Calculating totals in AWK

Hille · August 28, 2008, 5:12am

Hello,

With the following small script I list the size of documents belonging to a certain user by each time selecting the bytes-field of that file ($7). Now it fills the array with every file it finds so in the end the output of some users contains up to 200.000 numbers. So how can I calculate the total used diskspace of each user by using awk? By this the output would only contain 1 number, instead of thousands and also I wouldn't have to use other things to calculate the totals which would save me a lot of time.

Here's the script:
find /tmp -type f -ls | awk '{
print $7 >> "UsedDiskSpace_" $5 ".txt"
}'

Thanks in advance!

vidyadhar85 · August 28, 2008, 5:22am

to calculate total space using awk
awk '{space+=$7}END{print space}' >> "UsedDiskSpace_" $5 ".txt"

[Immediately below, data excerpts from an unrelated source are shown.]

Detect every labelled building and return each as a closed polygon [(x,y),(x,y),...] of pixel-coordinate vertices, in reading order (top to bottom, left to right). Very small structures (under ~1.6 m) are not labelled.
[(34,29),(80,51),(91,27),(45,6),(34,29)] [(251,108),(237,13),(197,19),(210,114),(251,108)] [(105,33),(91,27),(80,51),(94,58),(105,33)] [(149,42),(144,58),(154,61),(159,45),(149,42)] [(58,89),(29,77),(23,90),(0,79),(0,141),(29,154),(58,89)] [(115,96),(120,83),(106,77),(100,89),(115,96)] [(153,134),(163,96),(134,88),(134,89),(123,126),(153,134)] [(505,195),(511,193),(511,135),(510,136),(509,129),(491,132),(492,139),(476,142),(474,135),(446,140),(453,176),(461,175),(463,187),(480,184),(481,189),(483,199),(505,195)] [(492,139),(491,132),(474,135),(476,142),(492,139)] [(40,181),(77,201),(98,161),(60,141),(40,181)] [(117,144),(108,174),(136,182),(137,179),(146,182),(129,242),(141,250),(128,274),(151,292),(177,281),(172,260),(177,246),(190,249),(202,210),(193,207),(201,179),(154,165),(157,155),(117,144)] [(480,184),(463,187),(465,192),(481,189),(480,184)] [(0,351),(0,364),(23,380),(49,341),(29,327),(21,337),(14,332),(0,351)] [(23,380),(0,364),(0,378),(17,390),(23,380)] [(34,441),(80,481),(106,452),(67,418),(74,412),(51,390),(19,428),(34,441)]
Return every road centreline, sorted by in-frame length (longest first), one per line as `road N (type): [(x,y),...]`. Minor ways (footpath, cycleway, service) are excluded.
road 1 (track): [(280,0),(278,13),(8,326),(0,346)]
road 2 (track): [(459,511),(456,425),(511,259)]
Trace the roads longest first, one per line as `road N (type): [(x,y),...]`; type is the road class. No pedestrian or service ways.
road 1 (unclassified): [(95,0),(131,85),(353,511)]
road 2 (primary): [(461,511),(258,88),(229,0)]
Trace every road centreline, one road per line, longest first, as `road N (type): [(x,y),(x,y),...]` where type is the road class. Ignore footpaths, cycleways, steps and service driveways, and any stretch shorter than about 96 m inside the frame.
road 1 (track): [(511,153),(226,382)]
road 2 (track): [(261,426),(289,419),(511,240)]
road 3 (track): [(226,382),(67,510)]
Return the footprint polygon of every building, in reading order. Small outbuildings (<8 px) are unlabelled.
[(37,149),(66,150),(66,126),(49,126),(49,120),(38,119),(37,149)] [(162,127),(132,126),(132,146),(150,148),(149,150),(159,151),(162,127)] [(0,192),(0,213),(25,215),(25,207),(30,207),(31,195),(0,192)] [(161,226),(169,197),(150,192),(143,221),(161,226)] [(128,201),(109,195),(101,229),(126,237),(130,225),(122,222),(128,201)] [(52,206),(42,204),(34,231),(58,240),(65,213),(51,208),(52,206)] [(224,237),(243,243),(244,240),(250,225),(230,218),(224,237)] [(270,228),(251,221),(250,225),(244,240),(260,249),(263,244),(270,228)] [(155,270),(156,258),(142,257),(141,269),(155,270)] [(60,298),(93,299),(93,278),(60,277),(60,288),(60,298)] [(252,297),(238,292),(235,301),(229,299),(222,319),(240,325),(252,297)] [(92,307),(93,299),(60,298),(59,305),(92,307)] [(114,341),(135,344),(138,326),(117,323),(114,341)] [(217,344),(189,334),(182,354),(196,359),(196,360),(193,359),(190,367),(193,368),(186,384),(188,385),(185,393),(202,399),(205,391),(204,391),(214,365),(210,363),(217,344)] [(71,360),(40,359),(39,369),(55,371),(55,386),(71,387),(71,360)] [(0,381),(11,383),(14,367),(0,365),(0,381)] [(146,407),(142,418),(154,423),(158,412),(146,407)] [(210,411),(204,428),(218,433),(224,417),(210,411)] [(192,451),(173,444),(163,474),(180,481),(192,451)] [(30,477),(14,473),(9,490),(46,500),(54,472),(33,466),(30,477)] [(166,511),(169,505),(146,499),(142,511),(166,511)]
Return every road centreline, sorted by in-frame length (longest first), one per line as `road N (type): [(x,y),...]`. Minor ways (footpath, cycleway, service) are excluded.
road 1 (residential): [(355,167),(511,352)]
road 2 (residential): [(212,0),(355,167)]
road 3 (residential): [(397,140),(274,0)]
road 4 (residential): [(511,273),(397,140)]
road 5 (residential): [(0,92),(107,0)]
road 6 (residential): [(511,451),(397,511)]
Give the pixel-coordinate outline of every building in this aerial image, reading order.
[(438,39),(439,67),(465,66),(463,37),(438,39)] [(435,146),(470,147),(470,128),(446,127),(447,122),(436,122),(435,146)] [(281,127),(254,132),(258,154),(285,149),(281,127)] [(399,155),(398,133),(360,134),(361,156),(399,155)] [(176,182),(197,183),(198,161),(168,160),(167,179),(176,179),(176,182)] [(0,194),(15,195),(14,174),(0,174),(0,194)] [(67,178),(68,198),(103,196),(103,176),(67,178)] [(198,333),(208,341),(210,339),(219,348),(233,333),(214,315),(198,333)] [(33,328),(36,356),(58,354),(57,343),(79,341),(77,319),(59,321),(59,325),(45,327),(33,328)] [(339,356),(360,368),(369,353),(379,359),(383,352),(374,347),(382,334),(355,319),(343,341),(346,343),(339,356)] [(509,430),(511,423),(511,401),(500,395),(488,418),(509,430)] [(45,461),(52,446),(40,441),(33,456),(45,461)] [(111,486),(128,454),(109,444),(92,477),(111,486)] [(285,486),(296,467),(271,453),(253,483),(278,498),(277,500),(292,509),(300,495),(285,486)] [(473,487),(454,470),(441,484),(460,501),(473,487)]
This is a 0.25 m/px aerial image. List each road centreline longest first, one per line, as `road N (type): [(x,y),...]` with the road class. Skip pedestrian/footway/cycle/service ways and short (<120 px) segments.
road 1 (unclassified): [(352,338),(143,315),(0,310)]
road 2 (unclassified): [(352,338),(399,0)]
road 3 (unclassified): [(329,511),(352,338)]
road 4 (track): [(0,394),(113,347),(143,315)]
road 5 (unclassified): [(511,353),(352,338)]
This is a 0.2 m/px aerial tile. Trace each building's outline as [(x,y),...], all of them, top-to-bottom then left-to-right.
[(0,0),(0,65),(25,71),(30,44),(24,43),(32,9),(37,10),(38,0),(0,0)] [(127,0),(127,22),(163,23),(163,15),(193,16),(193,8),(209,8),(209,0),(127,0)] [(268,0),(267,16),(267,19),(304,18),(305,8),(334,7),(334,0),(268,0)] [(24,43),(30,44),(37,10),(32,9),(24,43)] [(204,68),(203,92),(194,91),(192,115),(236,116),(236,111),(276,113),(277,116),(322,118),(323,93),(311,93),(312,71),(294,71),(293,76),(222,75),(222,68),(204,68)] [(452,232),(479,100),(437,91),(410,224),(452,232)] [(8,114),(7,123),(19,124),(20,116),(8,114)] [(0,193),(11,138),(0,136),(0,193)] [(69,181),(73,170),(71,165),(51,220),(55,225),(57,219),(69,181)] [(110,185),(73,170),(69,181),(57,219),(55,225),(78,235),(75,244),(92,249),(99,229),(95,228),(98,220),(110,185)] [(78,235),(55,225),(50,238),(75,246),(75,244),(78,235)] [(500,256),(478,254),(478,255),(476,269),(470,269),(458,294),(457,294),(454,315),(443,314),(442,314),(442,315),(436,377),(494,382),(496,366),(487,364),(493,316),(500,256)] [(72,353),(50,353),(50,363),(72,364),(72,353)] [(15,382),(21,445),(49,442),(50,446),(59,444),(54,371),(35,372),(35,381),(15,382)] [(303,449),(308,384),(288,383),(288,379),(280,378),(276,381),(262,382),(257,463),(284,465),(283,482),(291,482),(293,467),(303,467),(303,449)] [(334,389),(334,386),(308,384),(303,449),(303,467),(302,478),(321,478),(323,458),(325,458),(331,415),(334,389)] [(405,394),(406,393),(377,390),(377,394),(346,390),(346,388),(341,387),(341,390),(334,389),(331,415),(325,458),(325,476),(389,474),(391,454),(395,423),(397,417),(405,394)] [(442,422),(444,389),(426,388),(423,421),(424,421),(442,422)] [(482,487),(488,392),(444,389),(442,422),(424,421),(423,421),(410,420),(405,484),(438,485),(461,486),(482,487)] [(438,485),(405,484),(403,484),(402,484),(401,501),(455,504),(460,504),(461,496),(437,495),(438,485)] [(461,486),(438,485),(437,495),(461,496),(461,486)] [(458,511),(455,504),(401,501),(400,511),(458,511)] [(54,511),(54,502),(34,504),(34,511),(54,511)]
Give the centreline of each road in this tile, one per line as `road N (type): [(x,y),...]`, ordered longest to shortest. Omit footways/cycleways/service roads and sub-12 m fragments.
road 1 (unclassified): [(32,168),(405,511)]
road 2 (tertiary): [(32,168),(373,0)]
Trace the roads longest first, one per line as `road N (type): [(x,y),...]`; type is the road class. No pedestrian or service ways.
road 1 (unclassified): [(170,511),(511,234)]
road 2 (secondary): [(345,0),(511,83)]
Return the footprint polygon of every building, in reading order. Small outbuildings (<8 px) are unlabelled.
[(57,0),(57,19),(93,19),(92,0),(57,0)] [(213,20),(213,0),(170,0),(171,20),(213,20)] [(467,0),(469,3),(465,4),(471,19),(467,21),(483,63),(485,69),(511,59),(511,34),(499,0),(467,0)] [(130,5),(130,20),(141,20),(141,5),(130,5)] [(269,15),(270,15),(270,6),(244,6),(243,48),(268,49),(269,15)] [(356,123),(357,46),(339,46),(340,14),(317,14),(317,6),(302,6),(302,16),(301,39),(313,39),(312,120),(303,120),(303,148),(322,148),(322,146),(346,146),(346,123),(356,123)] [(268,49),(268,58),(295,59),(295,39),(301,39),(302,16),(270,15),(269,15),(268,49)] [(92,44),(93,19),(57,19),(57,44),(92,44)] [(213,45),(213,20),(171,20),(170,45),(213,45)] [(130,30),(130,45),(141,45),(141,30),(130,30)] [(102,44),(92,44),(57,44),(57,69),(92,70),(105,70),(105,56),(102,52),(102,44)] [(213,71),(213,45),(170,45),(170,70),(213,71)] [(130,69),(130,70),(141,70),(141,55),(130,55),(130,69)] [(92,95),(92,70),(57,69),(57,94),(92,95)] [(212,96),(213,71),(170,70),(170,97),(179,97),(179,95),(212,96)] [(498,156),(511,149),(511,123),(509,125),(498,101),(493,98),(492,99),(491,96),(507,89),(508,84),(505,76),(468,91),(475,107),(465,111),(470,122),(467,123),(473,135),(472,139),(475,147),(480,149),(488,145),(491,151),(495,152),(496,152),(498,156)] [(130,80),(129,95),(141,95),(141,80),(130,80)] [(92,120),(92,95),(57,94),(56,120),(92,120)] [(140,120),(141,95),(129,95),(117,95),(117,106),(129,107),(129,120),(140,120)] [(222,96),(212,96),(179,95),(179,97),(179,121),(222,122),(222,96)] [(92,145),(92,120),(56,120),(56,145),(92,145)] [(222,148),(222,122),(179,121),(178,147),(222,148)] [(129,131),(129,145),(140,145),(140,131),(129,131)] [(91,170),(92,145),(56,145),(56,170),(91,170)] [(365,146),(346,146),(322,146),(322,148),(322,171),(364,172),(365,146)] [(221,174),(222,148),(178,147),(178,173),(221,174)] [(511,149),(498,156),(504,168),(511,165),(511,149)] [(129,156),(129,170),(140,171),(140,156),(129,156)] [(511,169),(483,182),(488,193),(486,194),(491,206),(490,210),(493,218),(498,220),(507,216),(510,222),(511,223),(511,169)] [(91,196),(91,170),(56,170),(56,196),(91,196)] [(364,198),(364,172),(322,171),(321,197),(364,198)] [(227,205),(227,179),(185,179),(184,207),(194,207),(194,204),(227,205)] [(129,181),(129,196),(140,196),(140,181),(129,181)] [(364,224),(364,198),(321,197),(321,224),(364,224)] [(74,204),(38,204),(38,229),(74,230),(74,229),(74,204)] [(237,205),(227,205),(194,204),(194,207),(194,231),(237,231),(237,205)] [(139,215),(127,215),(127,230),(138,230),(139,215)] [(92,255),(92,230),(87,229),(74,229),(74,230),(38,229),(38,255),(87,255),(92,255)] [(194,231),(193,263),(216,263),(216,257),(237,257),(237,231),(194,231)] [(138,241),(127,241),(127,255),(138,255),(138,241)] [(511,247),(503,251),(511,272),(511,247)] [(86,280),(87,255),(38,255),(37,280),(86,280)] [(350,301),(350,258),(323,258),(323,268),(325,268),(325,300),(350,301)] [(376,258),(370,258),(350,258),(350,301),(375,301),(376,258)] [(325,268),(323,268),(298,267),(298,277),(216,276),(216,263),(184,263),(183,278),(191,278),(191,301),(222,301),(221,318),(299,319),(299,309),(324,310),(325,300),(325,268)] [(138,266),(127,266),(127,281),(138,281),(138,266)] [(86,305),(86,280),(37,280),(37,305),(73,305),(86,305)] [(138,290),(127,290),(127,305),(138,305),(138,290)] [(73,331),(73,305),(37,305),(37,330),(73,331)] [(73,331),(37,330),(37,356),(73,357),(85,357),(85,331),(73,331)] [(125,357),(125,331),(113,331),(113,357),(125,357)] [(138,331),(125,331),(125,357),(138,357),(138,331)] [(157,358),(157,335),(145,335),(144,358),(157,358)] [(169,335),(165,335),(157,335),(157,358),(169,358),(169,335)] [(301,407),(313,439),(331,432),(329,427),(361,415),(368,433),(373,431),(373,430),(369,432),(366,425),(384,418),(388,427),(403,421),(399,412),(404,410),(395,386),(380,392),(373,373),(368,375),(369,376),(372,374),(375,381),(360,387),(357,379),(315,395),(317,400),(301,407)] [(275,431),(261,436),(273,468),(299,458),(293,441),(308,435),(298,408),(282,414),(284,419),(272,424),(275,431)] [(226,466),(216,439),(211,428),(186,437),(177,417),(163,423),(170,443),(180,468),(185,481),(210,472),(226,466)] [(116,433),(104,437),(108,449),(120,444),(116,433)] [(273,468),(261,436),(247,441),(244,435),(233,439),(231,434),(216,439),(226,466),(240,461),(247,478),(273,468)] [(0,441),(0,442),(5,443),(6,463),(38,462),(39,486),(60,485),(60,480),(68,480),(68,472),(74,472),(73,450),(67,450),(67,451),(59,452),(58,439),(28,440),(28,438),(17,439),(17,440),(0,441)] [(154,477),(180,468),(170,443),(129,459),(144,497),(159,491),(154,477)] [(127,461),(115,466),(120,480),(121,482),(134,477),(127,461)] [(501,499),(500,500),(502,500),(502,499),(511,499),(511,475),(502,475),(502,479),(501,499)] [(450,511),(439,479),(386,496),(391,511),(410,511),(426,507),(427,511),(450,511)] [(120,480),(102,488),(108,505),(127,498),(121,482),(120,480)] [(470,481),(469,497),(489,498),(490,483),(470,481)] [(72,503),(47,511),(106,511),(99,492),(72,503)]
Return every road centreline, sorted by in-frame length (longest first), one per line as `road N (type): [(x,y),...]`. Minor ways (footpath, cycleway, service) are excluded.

Hille · August 28, 2008, 5:48am

Thanks for your quick response, but how would you implement it in the script itself? I've tried it but it didn't went well. I'm rather new to the 'awk' command you see :).

Thanks

Franklin52 · August 28, 2008, 6:47am

The system I'm working on at the moment doesn't support the -ls option with find. Can you post some lines of the output of your find command?

Regards

Hille · August 28, 2008, 7:20am

Well, for example, when you perform a normal ls -l the output is:

-rwxr-xr-x 1 root exploit 325 Aug 9 2004 File1
-rwxr-xr-x 1 exp sys 384 Apr 12 2000 File2
-rwxrwxrwx 1 exp exploit 100 Mar 19 2007 File3
-rw-r--r-- 1 exp sys 597 Jun 24 1999 File4
-rwxr-xr-x 1 oracle system 242 Feb 5 2001 File5
-rwxr-xr-x 1 oracle system 184 Jul 5 2002 File 6
...

So from all those files I only need to know how big they are and then sort it per user. In the script I put the output from the awk command in a file, so it can be sorted by each user. If I open the DiskUsage_exp.txt file for example (from user 'exp'), this is the output:

384
100
597

But I have to perform the find command on the whole server, so you can imagine how many lines I would eventually get, the lines could ran up to thousands of numbers from a couple of users. So what I need is just the sum of those lines for each users. So for user 'exp' this would be '1081' and for user 'oracle' '426'.

Thanks

Franklin52 · August 28, 2008, 7:41am

This absorbs a lot of memory but you can give it a try:

find /tmp -type f -ls | awk '{a[$3]+=$5}END{for(i in a){print i, a}}' > UsedDiskSpace

Regards

Hille · August 28, 2008, 8:10am

Great! Thank you!

DJFX · October 3, 2008, 1:54am

I am new to unix, currently using ubuntu 8.04 hardy. I am doing some performance tests on my file system.

I am trying to use find | awk to traverse the file system getting the size of each file and directory and calculate how much space it would take for a given block size.

Example using arbitrary values, if i find a file 19k, it would be 19k with a blocking factor of 1k, the same file would be 20k with 2k blocking factor, etc.

I would like to find the sum of the size of all the files and the total space allocated for all the files so i can get the calculate wasted space.

I tried the script posted above by a fellow forum member but i am not certain if it is doing what i asked above, as i said i am somewhat new to unix.

Can anyone help me in implementing this script? It would be greatly appreciated.

Thanks in advance